Source extract Start Marker

He wanted a life that was more quiet and peaceful, away from violence and inhumanity. And so he married a girl, had a child with her, worked as a shepherd for his father-in-law and intended to settle in Midian for good. Until that one fine day when God disturbed his peace again and appeared to him in the form of a flaming bush whose fire simply would not burn out. The encounter began with plain curiosity about something—an inextinguishable fire.
I call the burning bush the image of a “God in pain”. Some philosophers have reacted to the concept of a “Suffering God” as absurd. They invented the word “impassable” as an attribute of a perfect God, meaning—that God is “incapable of suffering” because suffering is supposed to be a sign of imperfection. I beg to disagree. If God is a God of love, how can God not suffer when the ones he loves are in pain?
And so the message Moses got from the burning bush can be paraphrased this way: “Moses, are you miserable seeing the misery of those slaves in Egypt? I want you to know that the pain that you feel inside you is mine; it is what I feel when I see the affliction of my people, when I hear their cry, when I witness their sufferings. I want you to feel it yourself, if you want to know who you are. I am as connected to them as you are to them. These slaves are your own people, as they are mine. And you will not stop feeling that pain until you have done something to help them out of their state of oppression.”

Source extract End Marker

Work request 1 —
Reproduce the stretch of the burning bush passage from "He wanted a" through "are in pain?".
Work request 2 —
In the burning bush passage, what word did some philosophers invent as an attribute of a perfect God?
Work request 3 —
Carry the burning bush passage on from its last sentence.
The items that follow have no connection to the burning bush passage.

Entries supplied Start Marker

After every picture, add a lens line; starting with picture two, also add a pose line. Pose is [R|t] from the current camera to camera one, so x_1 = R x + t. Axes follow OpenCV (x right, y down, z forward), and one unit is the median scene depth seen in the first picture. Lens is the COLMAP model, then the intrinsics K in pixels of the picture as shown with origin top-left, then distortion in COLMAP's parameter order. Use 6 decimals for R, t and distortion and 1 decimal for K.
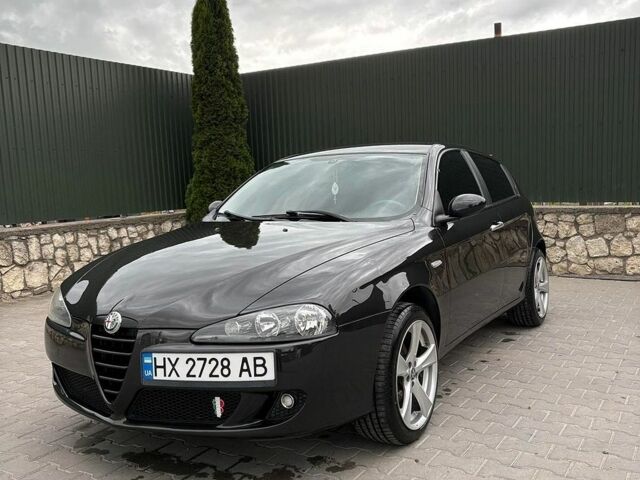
lens RADIAL K [[636.6, 0, 320.1], [0, 636.6, 250.6], [0, 0, 1]] dist [0.189652, -0.593116]
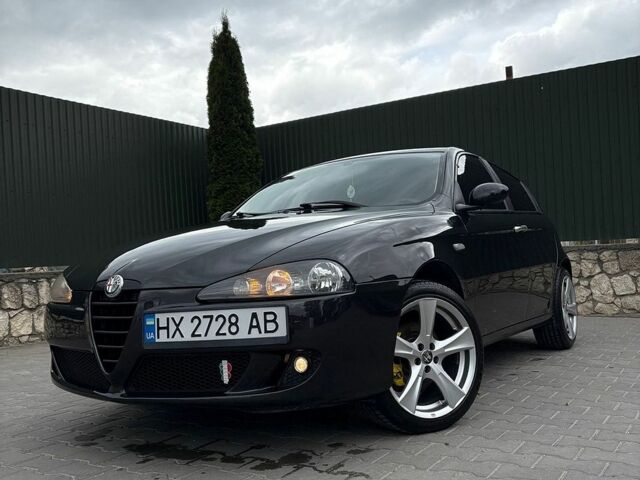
lens RADIAL K [[643.0, 0, 323.1], [0, 643.0, 253.0], [0, 0, 1]] dist [0.073982, -0.184236]
pose [[0.999710, -0.014151, -0.019504, 0.000082], [0.011651, 0.992362, -0.122810, 0.170657], [0.021093, 0.122547, 0.992239, 0.067464]]
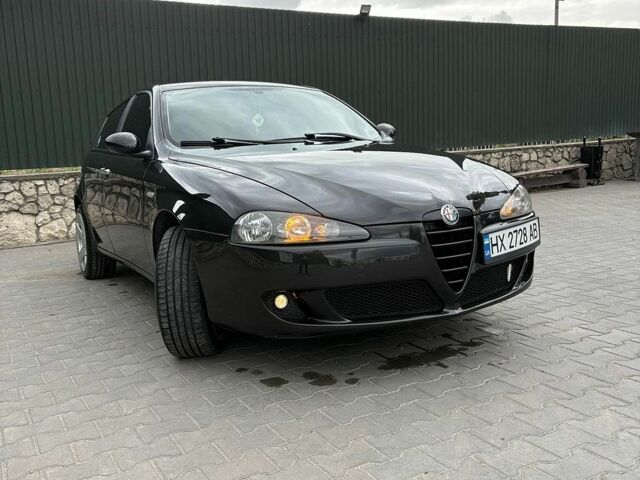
lens RADIAL K [[641.4, 0, 337.5], [0, 641.4, 258.2], [0, 0, 1]] dist [0.083903, -0.262090]
pose [[0.489876, -0.144704, 0.859699, -1.202666], [0.117234, 0.988106, 0.099515, 0.054573], [-0.863874, 0.052036, 0.501013, 0.609996]]
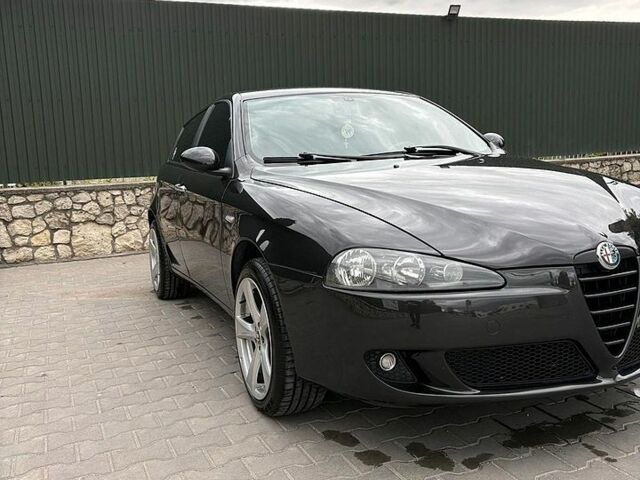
lens RADIAL K [[643.0, 0, 323.1], [0, 643.0, 253.0], [0, 0, 1]] dist [0.073982, -0.184236]
pose [[0.598422, -0.118925, 0.792306, -1.071585], [0.107135, 0.991919, 0.067969, 0.018349], [-0.793986, 0.044210, 0.606327, 0.748587]]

Entries supplied End Marker

Expected output 1 —
He wanted a life that was more quiet and peaceful, away from violence and inhumanity. And so he married a girl, had a child with her, worked as a shepherd for his father-in-law and intended to settle in Midian for good. Until that one fine day when God disturbed his peace again and appeared to him in the form of a flaming bush whose fire simply would not burn out. The encounter began with plain curiosity about something—an inextinguishable fire.
I call the burning bush the image of a “God in pain”. Some philosophers have reacted to the concept of a “Suffering God” as absurd. They invented the word “impassable” as an attribute of a perfect God, meaning—that God is “incapable of suffering” because suffering is supposed to be a sign of imperfection. I beg to disagree. If God is a God of love, how can God not suffer when the ones he loves are in pain?

Expected output 2 —
"Impassable," meaning incapable of suffering.

Expected output 3 —
Moses is like the child that Jesus is talking about in our Gospel. He is in that disposition of childlikeness that makes him disposed for God’s revelation. Sometimes we are unable to pick up the messages of God, especially when we stay in the level of reason. There were things that did not make sense to Moses, and he had to struggle within himself to make sense of what he was going through. He could have just dismissed it or rationalized it, or justified it. But he did not. He allowed God to speak to his imagination.
I remember one professor who once said in our class—if God were to appear in a burning bush to a person whose imagination is dormant, and who uses only reason, that person might look for a fire extinguisher instead. Albert Einstein once said, “Imagination is greater than knowledge.”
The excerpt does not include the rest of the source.